Hours after FIRE issued its press release yesterday announcing that the Student Bar Association (SBA) at Pace Law School denied recognition to the Christian Law Students’ Association (CLSA), Law School Dean Stephen Friedman announced that he disagreed with the SBA’s decision. In his memo, Friedman summarized the SBA’s position:
Based on my discussions with Dean [for Students Angela] D’Agostino and with representatives of the SBA, I understand that its decision rested on a conclusion that the listing of specific religious tenets in the proposed constitution of CLSA was inconsistent with the SBA’s belief that student organizations should be broad-based and inclusive – in this case, inclusive enough to make all Christian students comfortable with membership. The proposed constitution was amended to explicitly state “In the conduct of all aspects of its activities the Chapter shall not discriminate on the basis of age, disability, color, national origin, race, sex, religion or Christian denomination, sexual orientation, physical handicap or veteran status. CLSA welcomes all members of the Pace student body as well as professors and employees.” Nevertheless, the SBA believed that Christian students of other denominations would not be comfortable with the very specific list of religious tenets. Although other student organizations have a non-inclusive focus (the Pace Democrats, Pace Republicans, Pace Federalist Society, Pace Jewish Law Students Association, etc.), the SBA believed that the fact that none of those organizations list specific beliefs in their constitutions differentiated them from the proposed constitution of CLSA.

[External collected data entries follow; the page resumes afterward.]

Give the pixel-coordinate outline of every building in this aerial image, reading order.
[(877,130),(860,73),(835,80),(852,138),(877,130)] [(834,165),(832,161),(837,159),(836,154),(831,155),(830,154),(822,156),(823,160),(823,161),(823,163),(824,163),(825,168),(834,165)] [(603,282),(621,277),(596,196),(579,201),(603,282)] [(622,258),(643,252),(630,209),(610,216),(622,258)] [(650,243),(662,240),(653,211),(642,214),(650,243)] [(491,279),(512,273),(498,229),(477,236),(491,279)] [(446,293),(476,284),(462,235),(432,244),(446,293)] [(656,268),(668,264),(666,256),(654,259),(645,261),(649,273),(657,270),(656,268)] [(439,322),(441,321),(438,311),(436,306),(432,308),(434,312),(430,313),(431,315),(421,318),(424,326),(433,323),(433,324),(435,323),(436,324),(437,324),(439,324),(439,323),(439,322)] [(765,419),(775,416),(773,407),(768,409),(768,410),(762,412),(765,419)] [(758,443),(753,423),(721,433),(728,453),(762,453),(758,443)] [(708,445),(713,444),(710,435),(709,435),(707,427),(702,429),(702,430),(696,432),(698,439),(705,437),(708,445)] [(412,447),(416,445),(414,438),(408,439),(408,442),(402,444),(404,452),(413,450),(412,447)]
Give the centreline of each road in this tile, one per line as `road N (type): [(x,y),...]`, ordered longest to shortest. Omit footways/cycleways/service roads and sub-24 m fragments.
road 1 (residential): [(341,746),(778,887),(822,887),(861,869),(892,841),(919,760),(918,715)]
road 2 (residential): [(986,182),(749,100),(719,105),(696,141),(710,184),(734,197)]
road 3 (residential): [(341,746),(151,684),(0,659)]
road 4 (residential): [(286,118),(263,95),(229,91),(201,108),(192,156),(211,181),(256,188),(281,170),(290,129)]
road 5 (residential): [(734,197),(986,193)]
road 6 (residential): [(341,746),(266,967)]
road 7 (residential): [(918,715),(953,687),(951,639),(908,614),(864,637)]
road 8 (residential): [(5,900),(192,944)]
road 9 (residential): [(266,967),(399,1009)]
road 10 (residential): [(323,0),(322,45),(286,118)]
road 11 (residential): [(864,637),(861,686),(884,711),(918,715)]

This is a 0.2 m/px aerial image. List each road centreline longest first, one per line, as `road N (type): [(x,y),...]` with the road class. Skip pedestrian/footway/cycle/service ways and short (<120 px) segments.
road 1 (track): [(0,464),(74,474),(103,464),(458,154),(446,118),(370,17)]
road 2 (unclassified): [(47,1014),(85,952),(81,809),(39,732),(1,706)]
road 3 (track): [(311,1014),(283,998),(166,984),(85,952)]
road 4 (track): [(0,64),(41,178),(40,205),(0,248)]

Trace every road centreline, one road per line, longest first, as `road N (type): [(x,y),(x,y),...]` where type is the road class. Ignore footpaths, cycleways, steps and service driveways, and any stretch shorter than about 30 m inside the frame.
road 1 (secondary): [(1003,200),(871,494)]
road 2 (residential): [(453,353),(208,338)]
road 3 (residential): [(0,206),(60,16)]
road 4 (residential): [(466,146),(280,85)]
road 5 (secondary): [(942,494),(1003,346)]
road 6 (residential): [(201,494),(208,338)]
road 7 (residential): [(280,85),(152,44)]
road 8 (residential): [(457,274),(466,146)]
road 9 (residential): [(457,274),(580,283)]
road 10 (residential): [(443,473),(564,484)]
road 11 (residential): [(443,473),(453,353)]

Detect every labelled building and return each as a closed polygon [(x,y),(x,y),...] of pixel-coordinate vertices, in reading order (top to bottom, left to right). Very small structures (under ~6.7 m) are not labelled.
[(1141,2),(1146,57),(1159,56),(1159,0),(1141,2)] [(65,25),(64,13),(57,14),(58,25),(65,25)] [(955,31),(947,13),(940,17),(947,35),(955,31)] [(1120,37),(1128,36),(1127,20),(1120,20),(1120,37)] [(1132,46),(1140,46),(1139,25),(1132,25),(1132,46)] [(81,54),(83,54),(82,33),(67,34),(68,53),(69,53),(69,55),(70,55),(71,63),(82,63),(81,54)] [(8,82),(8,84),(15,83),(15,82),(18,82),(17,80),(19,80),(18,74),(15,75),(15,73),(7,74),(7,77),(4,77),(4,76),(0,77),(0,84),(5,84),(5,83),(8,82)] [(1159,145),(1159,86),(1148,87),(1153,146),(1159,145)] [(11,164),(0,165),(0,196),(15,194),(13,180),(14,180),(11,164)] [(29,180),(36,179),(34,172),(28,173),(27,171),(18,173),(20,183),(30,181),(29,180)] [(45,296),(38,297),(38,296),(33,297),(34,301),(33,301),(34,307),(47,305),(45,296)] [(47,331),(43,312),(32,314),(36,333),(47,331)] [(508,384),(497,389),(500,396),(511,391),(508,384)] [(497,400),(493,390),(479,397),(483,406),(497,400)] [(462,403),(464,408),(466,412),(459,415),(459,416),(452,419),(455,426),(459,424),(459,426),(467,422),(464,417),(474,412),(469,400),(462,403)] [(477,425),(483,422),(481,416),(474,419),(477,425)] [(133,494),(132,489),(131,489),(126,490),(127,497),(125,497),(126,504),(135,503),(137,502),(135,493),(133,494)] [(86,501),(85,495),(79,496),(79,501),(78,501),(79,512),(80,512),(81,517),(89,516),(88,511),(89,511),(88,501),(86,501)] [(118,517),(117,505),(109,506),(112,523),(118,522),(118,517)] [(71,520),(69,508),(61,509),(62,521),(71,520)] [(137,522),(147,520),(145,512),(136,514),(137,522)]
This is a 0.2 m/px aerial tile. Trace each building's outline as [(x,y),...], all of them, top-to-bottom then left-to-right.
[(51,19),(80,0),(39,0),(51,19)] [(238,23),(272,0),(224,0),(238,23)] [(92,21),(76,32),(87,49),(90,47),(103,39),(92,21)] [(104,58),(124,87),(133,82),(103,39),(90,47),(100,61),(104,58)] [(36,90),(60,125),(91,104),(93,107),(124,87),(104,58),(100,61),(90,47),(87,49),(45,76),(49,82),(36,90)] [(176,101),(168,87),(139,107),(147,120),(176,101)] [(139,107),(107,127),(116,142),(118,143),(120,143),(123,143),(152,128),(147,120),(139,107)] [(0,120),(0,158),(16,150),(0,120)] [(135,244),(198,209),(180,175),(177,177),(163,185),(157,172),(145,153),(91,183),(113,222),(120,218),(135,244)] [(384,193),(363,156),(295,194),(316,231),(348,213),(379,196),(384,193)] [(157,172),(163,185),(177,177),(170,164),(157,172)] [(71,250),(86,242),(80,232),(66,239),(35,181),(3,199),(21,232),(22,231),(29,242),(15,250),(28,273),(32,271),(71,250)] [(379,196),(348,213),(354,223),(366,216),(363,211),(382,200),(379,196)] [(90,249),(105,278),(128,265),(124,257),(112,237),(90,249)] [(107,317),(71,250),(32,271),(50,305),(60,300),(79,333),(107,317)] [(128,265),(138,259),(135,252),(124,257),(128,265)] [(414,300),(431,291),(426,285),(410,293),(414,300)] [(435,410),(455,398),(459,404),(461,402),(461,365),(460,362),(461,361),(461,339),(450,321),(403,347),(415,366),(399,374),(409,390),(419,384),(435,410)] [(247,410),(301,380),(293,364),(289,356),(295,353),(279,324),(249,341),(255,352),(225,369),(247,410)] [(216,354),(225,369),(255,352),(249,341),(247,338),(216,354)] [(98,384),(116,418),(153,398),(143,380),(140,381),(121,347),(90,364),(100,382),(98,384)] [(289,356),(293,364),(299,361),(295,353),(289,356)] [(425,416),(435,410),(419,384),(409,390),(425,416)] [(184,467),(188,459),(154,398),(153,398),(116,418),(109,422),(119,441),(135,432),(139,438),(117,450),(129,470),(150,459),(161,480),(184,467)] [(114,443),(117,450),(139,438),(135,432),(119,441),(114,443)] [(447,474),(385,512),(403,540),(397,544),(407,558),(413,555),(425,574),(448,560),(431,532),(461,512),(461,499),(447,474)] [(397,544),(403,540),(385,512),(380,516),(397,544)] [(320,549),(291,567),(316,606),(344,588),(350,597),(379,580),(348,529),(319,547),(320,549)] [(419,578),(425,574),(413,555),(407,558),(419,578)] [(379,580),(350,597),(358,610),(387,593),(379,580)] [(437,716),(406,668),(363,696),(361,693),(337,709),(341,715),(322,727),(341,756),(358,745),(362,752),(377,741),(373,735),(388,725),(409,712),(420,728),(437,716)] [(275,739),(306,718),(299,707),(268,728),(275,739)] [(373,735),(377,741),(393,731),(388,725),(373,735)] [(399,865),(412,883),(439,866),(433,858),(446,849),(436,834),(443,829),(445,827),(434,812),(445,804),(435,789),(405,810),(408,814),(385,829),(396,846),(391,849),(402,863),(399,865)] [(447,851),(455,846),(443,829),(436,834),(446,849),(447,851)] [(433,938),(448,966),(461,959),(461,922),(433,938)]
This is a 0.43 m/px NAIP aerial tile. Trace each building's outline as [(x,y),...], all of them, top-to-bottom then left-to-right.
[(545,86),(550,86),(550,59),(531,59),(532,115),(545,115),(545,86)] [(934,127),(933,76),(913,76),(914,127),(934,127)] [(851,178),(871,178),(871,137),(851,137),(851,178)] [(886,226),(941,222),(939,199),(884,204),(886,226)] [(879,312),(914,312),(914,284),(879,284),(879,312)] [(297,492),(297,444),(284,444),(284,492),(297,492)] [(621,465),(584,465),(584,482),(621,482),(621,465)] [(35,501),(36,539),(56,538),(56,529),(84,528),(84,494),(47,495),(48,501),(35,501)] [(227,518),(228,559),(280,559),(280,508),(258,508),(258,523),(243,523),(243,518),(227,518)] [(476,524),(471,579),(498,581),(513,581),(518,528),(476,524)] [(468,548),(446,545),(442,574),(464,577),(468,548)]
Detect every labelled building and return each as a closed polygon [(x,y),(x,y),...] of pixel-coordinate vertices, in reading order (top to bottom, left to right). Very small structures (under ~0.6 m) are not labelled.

Friedman then acknowledged that although CLSA included specific tenets in its constitution, such as the statement that “there is One God, eternally existent in three persons: Father, Son and Holy Spirit,” the constitution also states that “[t]hose that disagree with any or all of the aforementioned beliefs are still welcome to be members of PCLS.” Determining that the CLSA will not limit membership on the basis of personal belief, Friedman wrote, “I have a great deal of respect for the care, thoughtfulness and transparency with which the SBA has proceeded in this matter, and it is with real reluctance that I have come to a different conclusion.” Friedman said that if the group is “open to all students in a nondiscriminatory manner,” which CLSA is, then “the listing of a specific set of beliefs (to which members are expressly not required to adhere) should not preclude official recognition.”
But Friedman stopped just short of recognizing the CLSA outright. He has passed the matter on to University Counsel Stephen Brodsky, who has “some further questions about some of the language of CLSA’s proposed constitution in light of University policies.” What those questions are, we do not know.
FIRE will follow the situation closely until CLSA achieves full recognition, on equal footing with Pace Law School’s many other ideological student groups.